With so much of the filmmaker himself up on the screen, it is not surprising that Allen has remained unusually guarded and protected in his private life. As consistent as he is in the themes he chooses, so he is in the way he lives and works. Allen so values his privacy that, until his much-publicized separation battles with Farrow, he had been virtually absent from the media; he rarely appeared in public and consistently refused to be interviewed or photographed. He is loath to travel and always remains close to New York.

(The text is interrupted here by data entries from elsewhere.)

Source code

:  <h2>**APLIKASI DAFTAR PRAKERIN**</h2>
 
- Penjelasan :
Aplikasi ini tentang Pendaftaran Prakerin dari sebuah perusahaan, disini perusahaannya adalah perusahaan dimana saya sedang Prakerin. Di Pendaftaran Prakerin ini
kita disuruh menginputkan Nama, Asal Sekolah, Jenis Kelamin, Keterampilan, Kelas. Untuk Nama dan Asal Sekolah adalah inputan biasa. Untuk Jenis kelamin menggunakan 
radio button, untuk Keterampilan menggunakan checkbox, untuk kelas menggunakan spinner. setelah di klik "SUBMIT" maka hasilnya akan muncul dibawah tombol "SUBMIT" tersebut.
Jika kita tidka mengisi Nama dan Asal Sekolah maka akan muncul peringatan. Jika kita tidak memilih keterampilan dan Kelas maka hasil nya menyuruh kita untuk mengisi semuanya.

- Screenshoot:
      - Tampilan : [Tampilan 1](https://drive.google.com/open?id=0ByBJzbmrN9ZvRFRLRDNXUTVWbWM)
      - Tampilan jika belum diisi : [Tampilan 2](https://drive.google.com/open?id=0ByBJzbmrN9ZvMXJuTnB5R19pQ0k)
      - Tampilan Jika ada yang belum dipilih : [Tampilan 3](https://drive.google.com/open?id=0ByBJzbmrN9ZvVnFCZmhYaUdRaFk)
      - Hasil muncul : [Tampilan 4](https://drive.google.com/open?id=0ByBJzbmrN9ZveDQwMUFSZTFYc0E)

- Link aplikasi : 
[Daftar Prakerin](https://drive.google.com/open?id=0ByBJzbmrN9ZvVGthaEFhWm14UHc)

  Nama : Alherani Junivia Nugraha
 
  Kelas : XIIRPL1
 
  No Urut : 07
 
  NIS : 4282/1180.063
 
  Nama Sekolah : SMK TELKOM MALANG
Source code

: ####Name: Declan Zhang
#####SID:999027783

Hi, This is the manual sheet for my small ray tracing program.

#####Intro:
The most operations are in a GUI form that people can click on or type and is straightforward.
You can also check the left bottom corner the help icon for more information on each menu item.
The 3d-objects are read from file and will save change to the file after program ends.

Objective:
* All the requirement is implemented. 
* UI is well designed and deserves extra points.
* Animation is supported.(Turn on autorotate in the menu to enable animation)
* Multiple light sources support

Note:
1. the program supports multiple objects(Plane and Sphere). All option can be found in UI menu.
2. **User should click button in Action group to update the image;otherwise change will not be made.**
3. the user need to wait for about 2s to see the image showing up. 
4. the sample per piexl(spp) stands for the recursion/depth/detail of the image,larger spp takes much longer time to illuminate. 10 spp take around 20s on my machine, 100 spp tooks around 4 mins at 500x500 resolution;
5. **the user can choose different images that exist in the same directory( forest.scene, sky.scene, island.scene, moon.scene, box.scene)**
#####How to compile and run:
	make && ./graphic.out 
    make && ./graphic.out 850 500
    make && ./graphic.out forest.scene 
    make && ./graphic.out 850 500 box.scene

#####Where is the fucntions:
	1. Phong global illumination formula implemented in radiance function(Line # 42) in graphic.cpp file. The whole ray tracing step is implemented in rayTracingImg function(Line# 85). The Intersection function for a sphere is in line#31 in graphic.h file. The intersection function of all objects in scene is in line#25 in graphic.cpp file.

Alone among contemporary independent filmmakers, Allen has had a constant stream of highly personal films produced and distributed with "mainstream" money, while still exerting complete control over his work. The unique relationship with Orion Pictures that enabled him to do this for so long came to an end in 1992, during the company's prolonged fiscal crisis, with TriStar Pictures stepping in to distribute HUSBANDS AND WIVES. A remarkable businessman as well as artist, Allen has protected himself with low budgets that allow him to reach his like-minded, intelligent, mostly urban audience on a regular basis.
In addition to his impressive body of film work, Allen is an experienced author and an accomplished musician. His Getting Even is a collection of comic essays previously published in The New Yorker. Without Feathers is a collection of short fiction. For many years, Allen has taken time out to play clarinet once a week at the New York jazz club, Michael's Pub.